I have a week of events coming up:

  • Monday 28 April: giving a guest lecture at Bath Spa University for an English Literature module called ‘Reading Communities

  • Wednesday 30 April: heading to London to participate as an advisory group member for 2 days at Birkbeck for the Recovery Histories’ oral history project

  • Saturday 3 May: talking at Tate St Ives about Ithel Colquhoun: Between Worlds.


Volcanic Landscape, c. 1941, Colquhoun (+ filters)
Volcanic Landscape, c. 1941, Colquhoun (+ filters)
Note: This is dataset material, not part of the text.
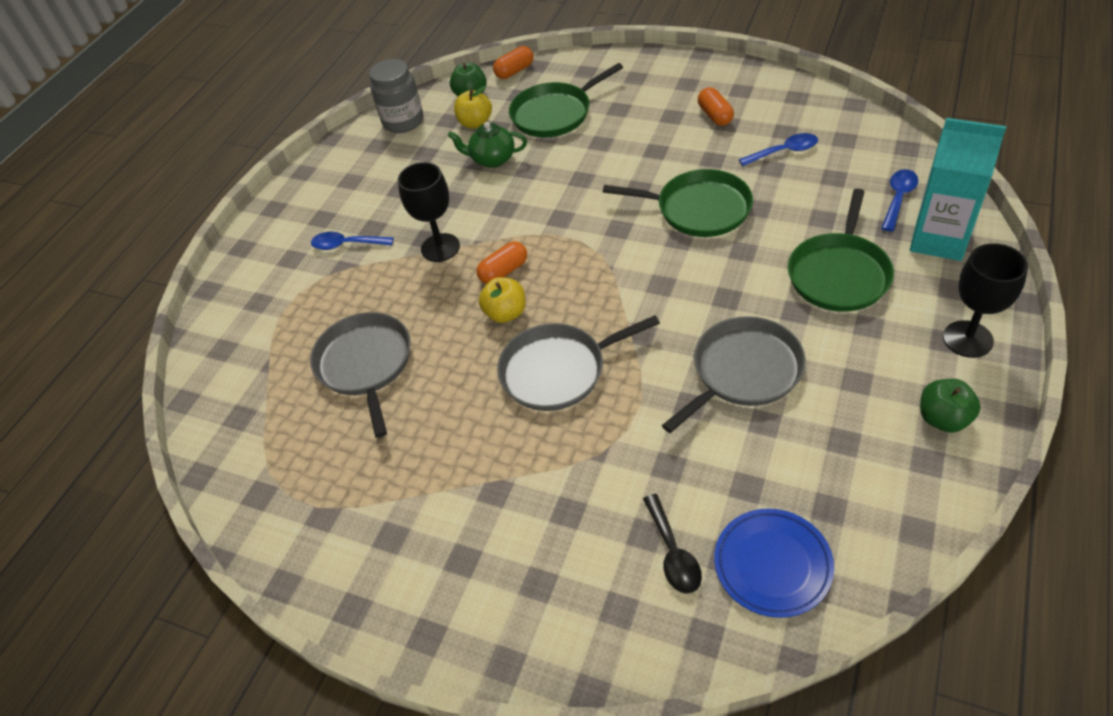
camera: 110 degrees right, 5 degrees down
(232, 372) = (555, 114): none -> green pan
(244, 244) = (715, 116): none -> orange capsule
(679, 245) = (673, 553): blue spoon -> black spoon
These three very different occasions – with no connection other than being in the same week – have prompted me to reflect on my academic directions. That the first is at Bath where I started out on my BA, and the second at Birkbeck where I did my MA & PhD, also feels significant. I’d like to draw some kind of map through some of the fields my career has spanned to find a way of navigating or taking stock... and so I’ve come up with a few broad overlapping categories into which to group my books, etc.:


Sound and vibration

Oral history, life writing

Environment, place, rocks, Cornwall

Reading and libraries

Psychology, memory, and trauma

Gothic and other literary studies

Creative writing

So now I have this list of categories to tidy lots of my mess into, and it all seems to make much more sense :-)



PS

reminded of a “Chinese encyclopedia” in which “animals are divided into: (a) belonging to the Emperor, (b) embalmed, (c) tame, (d) sucking pigs, (e) sirens, (f) fabulous, (g) stray dogs, (h) included in the present classification, (i) frenzied, (j) innumerable, (k) drawn with a very fine camelhair brush, (1) et cetera, (m) having just broken the water pitcher, (n) that from a long way off ”look like flies”.